Φλαβίαν Λανείκαν τὴν ἀρχιέρειαν
διὰ βίου τοῦ τε κοινοῦ Βοιωτῶν τῆς
Ἰτωνίας Ἀθηνᾶς καὶ τοῦ κοινοῦ Φω-
κέων ἔθνους καὶ τῆς Ὁμονοίας τῶν
Ἑλλήνων παρὰ τῷ Τροφωνίῳ, τὴν
ἁγνοτάτην ἱεραφόρον τῆς ἁγίας Εἴσι-
δος, ἱέρειαν διὰ βίου τῆς <Τ>αποσειριάδος
Εἴσιδος ὁ βοιωτάρχης τὸ γʹ καὶ ἀρχιερεὺς
διὰ βίου τῶν Σεβαστῶν καὶ τῆς λαμπροτ(άτης)
Χαιρωνέων πόλεως λογιστὴς Γν(αῖος) Κούρ(τιος)

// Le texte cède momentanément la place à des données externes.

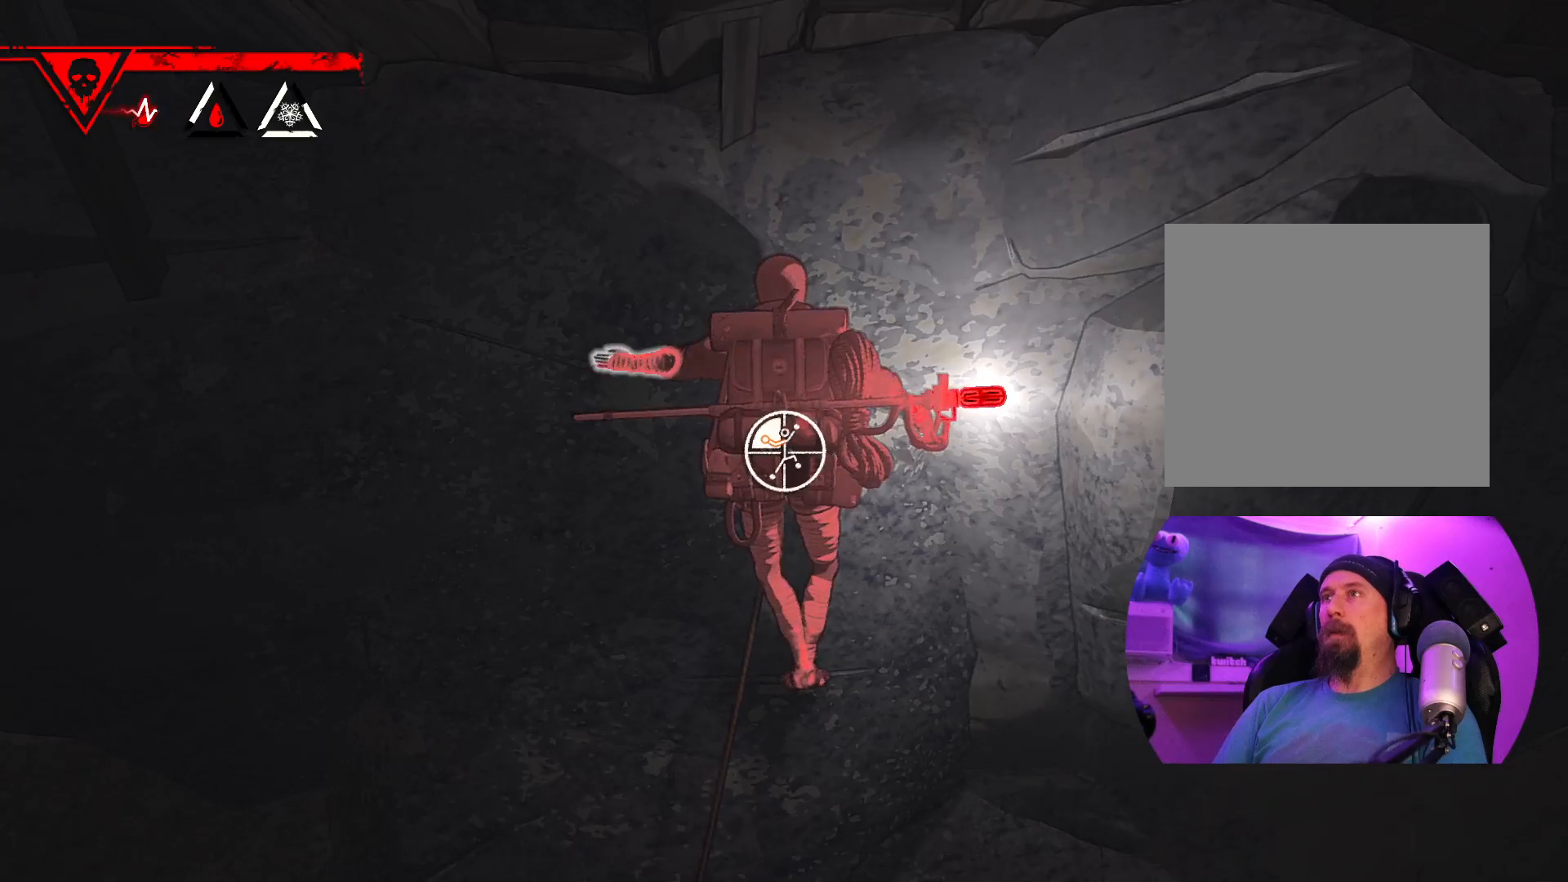
{"dt_ms": 500, "buttons": [], "left_stick": "up-right", "right_stick": "center", "events": [[83, "left_stick", "up"], [150, "R1", "up"], [267, "left_stick", "up-right"]]}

Δέξιππος τὴν γλυκυτάτην μητέρα μνή-
μης ἀρίστης ἕνεκα ἐκ τῆς κατὰ τὰς
διαθήκας ἐντολῆς· ψ(ηφίσματι) β(ουλῆς)
δ(ήμου). |
A la Bonne
Fortune,
Cnaeus Curtius
Dexippos,
béotarque pour la troisième fois,
grand prêtre à vie des Augustes
et logistès de la très illustre cité de Chéronée,
(honore d'une statue)
Flavia Laneika,
sa très chère mère,
grande
prêtresse à vie du
koïnon
des Béotiens
d'Athéna Itônia
et du koïnon du peuple des
Phocidiens,
et de la Concorde des Hellènes auprès de Trophonios,
très pieuse hiéraphore de la sainte Isis,
prêtresse à vie d'Isis Taposirias,
en raison du souvenir excellent qu'elle a laissé,
et selon l'instruction de son testament.
Par décret du Conseil et du Peuple.
|
Les Grecs ont aimé diviniser certaines notions abstraites :
la Fortune, la Victoire, et ici la Concorde (Homonoia).
Ce thème de la "
Concorde des Hellènes"
a existé dès la victoire des Grecs
unis contre les Perses, après la victoire de Platées en 479 av. J.C.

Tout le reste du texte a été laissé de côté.